The running of "real" vehicles has got to make it easier for the spectators to relate to than something like an open-wheel racing series.
You get the impression as you walk around the staging area that if you really wanted to, you could be participating next year — and you honestly could. This is a sport where 20-year-old Volkswagens and well-worn Civics can be competitive. There are several "stock" classes where big budgets are not necessarily required — the aforementioned Porsche was said to be a $4,500 eBay purchase. Just don't expect to take the overall championship.
The rally program itself offers alternative forms of competition to performance rallies like Tall Pines — such as Navigation (accuracy in time and distance, not speed) and Rally Cross (the "Solo 1" of rallying) — that don't require temporarily shelving your self-preservational instincts or installing a roll cage in your daily driver.
If it's just involvement that you are seeking, much of the rally is operated by volunteers, who play such crucial roles as marshal, traffic controller and timekeeper. They can always use more help.

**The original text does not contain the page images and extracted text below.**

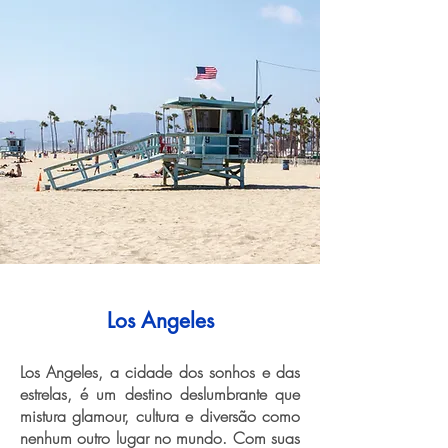
Los Angeles
Los Angeles, a cidade dos sonhos e das
estrelas, é um destino deslumbrante que
mistura glamour, cultura e diversão como
nenhum outro lugar no mundo. Com suas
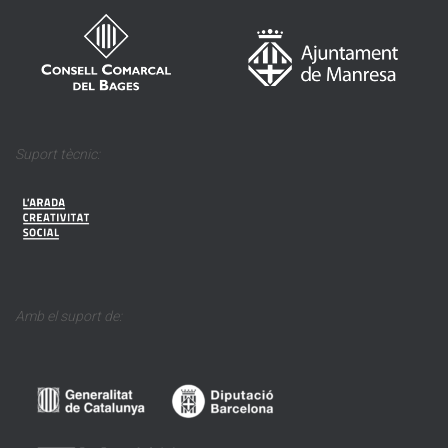
Suport tècnic:
Amb el suport de:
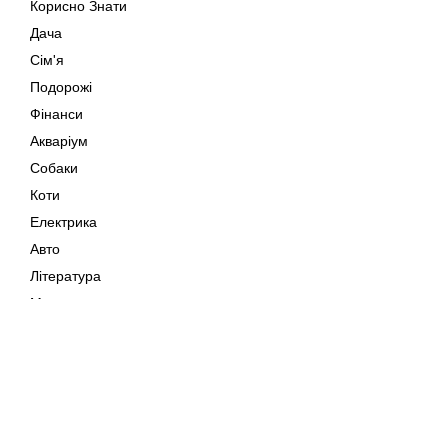
Корисно Знати
Дача
Сім'я
Подорожі
Фінанси
Акваріум
Собаки
Коти
Електрика
Авто
Література
Музика
Дозвілля
Кіно
Мапа сайту
Своїми Руками
Тварини
Авторське право © 202
Поради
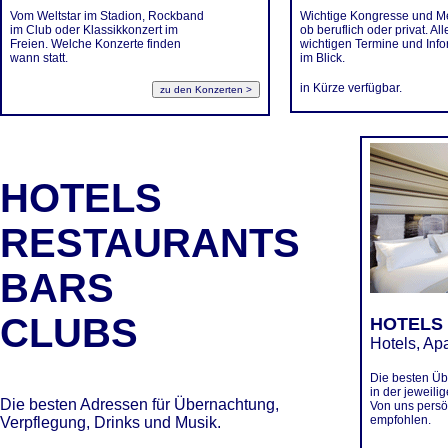
Vom Weltstar im Stadion, Rockband
Wichtige Kongresse und M
im Club oder Klassikkonzert im
ob beruflich oder privat. All
Freien. Welche Konzerte finden
wichtigen Termine und Inf
wann statt.
im Blick.
in Kürze verfügbar.
HOTELS
RESTAURANTS
BARS
CLUBS
HOTELS
Hotels, Ap
Die besten Ü
in der jeweili
Die besten Adressen für Übernachtung,
Von uns persö
empfohlen.
Verpflegung, Drinks und Musik.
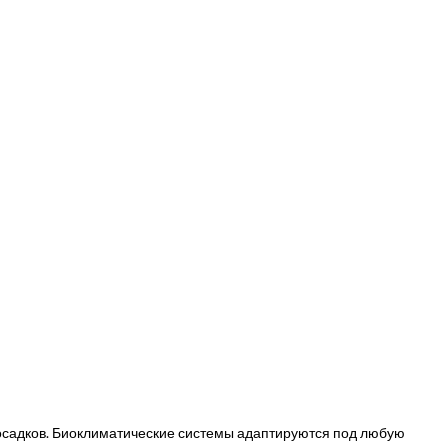
 осадков. Биоклиматические системы адаптируются под любую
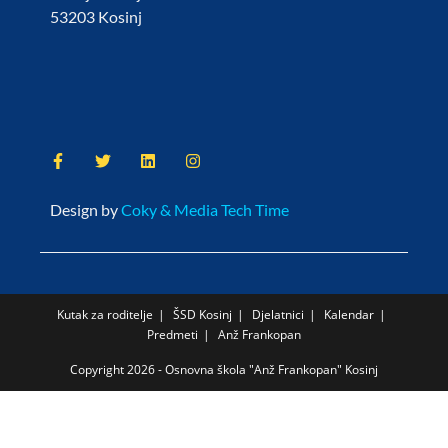
53203 Kosinj
Design by
Coky & Media Tech Time
Kutak za roditelje
ŠSD Kosinj
Djelatnici
Kalendar
Predmeti
Anž Frankopan
Copyright 2026 - Osnovna škola "Anž Frankopan" Kosinj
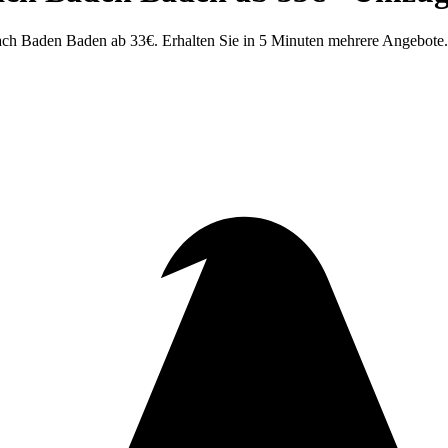
h Baden Baden ab 33€. Erhalten Sie in 5 Minuten mehrere Angebote. J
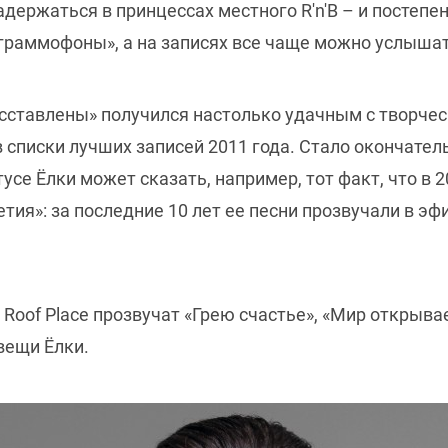
адержаться в принцессах местного R'n'B – и постепе
граммофоны», а на записях все чаще можно услышат
сставлены» получился настолько удачным с творческ
в списки лучших записей 2011 года. Стало окончатель
усе Ёлки может сказать, например, тот факт, что в 2
етия»: за последние 10 лет ее песни прозвучали в э
oof Place прозвучат «Грею счастье», «Мир открывае
вещи Ёлки.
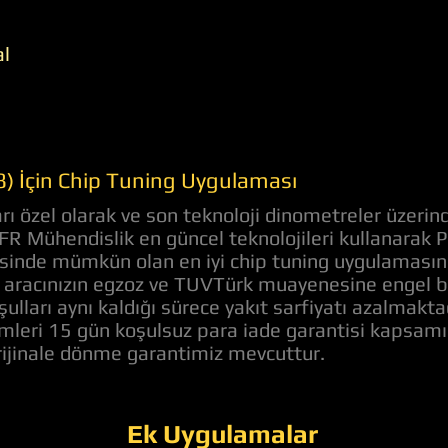
al
) İçin Chip Tuning Uygulaması
 özel olarak ve son teknoloji dinometreler üzerind
 AFR Mühendislik en güncel teknolojileri kullanarak
evesinde mümkün olan en iyi chip tuning uygulaması
aracınızın egzoz ve TUVTürk muayenesine engel bir 
ulları aynı kaldığı sürece yakıt sarfiyatı azalmakt
lemleri 15 gün koşulsuz para iade garantisi kapsam
orijinale dönme garantimiz mevcuttur.
Ek Uygulamalar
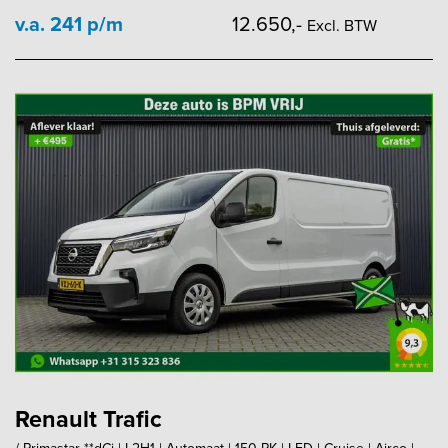
v.a. 241 p/m
12.650,-
Excl. BTW
Renault Trafic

Still, it's not hard to feel a part of the whole thing just by being there. That's the beauty of it, and that's why I go.
This was the third year that three buddies and I have attended Tall Pines. Hitting the 35/115 at around 6:15 a.m., we made it to Bancroft in time to have a quick breakfast at the Eagle's Nest Restaurant before catching the 9 a.m. ceremonial start at Rally HQ.
We went with the "VIP Package" offered by the rally organizers the first year to get a feel for the event, and have continued to do so because, well frankly, we're lazy. We paid $135 each for the convenience of being shuttled around in coaches and fed throughout the day.
Available through the Tall Pines website (www.tallpinesrally.com), the cost isn't unreasonable once you factor in the meals, snacks and the heated tent provided at the "Iron Bridge" spectator area.
Otherwise we'd have had to drive ourselves a few kilometres east of town to the bridge to catch the three daytime passes the competitors make on that stage. There's plenty of free parking in a nearby field.
Following the Iron Bridge stages it was back to HQ for the "No. 3 Service" at about 2 p.m. It's an opportunity for many fans to relax and grab some food before trekking southwest on Highway 28 to Dyno Rd. in order to catch the two nighttime runs at the Castledine's Corner spectator area. (The VIPs drive a stage in the tour bus and then have dinner before being bused to Castledine's.)
Arrive early at Castledine's, though, because the spectators' cars are parked literally for kilometres down the sides of the only access road — there'll be some walking involved. After the final "sweep" cars have gone by, it's time to head back to HQ for the finish podium and awards ceremony, plus a post-rally party.
Not for us, though. Now a little after 11 p.m., it was time for us to make our way home, where after a long day that included a 350-km round trip and many hours spent on the side of gravel roads, all we wanted was our beds.